The Dakota 38

On Dec 26, 1862, In Mankato MN, 38 Dakota men, were marched in single file, to a scaffold guarded by 1,400 troops in full battle dress. Paraded before a crowd of citizens there to witness the largest mass execution in the history of United States. While a Dakota death Song was being sung, the pull of a single lever ended the lives of 38 Dakota Men.  

 The Dakota War was a culmination of years of broken Treaties (1805, 1851, and 1858), late annuity payments and the refusal to extend credit or provide food and supplies to the starving Dakota preceding the 1862 outbreak. The conflict included a variety of forced geographical and cultural changes, Government agents and Missionaries hoped the Dakota could be taught to live as farmers and worship as Christians. Friction between Dakota and whites grew as white settlements pushed into Indian hunting grounds conditions were further inflamed.  Several days before the 17th day of August 1862, when the storekeeper Andrew J. Myrick, brutally remarked (referring to the Dakota People) that, “If they are hungry, let them eat grass".   One consequence that later led to four Rice Creek Dakota’s killing five settlers On August 17, 1862, near Acton, MN. "The Acton murders set into motion a series of events that were to have serious consequences for Minnesota and the Nation”.  This became known as the "Sioux Massacre" or” Sioux Uprising”, a war that resulted in exile and the loss of the Dakota (Sioux) traditional way of life.

  At the war’s conclusion 1600 Dakota Men Women and Children were interred at Ft Snelling until May 1863. Of the 1600 several hundred Dakota men were tried by a five man territory commission and on November 5, 1862, and 303 Dakota men were found guilty and were sentenced to death.  After the trial, Henry B. Whipple, A Episcopal Bishop of Minnesota met with President Abraham Lincoln on behalf of the condemned Dakota men.

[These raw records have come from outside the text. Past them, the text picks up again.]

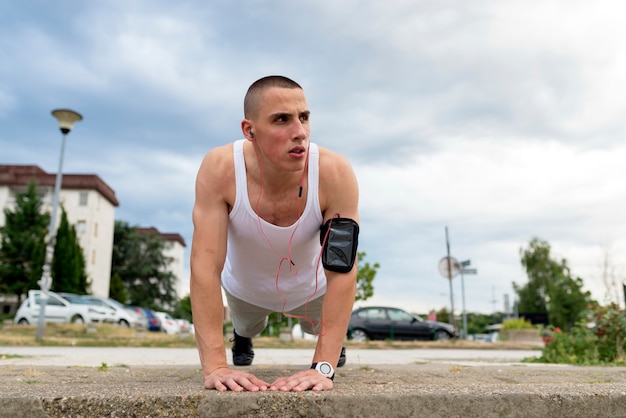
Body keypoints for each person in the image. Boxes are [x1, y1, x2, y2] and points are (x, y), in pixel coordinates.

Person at [190, 75, 360, 392]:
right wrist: (215, 367)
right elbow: (205, 267)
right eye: (282, 119)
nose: (300, 132)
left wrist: (323, 368)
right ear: (249, 130)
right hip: (246, 291)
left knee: (328, 334)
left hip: (312, 289)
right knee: (248, 325)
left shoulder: (334, 172)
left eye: (304, 118)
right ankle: (242, 338)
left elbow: (343, 270)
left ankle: (332, 347)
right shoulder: (220, 168)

Upon listening to the Bishop and personally reviewing the trial records, Lincoln commuted the death sentence for all but 38 of the prisoners.

 The 265 Dakota men whose death sentence was commuted were later transported to a Prison camp near Davenport Iowa.

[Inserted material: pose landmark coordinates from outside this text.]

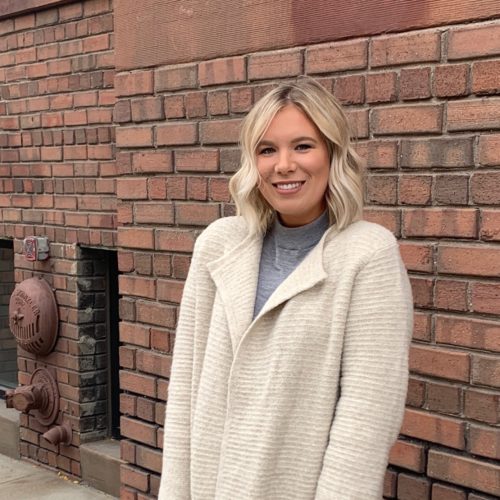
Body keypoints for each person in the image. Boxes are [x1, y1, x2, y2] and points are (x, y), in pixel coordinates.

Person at [159, 77, 413, 500]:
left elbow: (366, 418)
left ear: (333, 154)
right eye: (267, 149)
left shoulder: (367, 255)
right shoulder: (219, 244)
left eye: (303, 146)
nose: (284, 165)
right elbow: (186, 387)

 The surviving 1300 Dakota Men Woman and Children that were interned at Ft Snelling until May 1863 were later transported down the Mississippi River and up the Missouri Rivers to Crow Creek South Dakota.

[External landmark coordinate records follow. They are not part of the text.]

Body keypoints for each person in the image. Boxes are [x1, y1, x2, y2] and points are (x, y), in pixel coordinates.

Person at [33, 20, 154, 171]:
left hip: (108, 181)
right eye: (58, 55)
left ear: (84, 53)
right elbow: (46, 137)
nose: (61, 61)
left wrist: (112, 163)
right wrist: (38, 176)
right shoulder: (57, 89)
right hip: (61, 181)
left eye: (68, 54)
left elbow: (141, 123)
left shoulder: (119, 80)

 The Minnesota uprising was one of the nation’s most costly Indian wars, both in lives lost and property destroyed. It resulted in the near depletion of the frontier life and the exile of the Dakota from Minnesota.

 Chief Big Eagle said many years later, “It seemed too sudden to make a change . . . If the Indians had tried to make the whites live like them, the whites would have resisted and it was the same with many Indians.”

 The six-week conflict ended with 38 Dakota being publicly hung in the largest mass execution of American history in Mankato, MN. December 26, 1862.

265 Dakota men sent to Prison near Davenport Iowa.

1300 Dakota Men Woman and Children exiled to Crow Creek, South Dakota.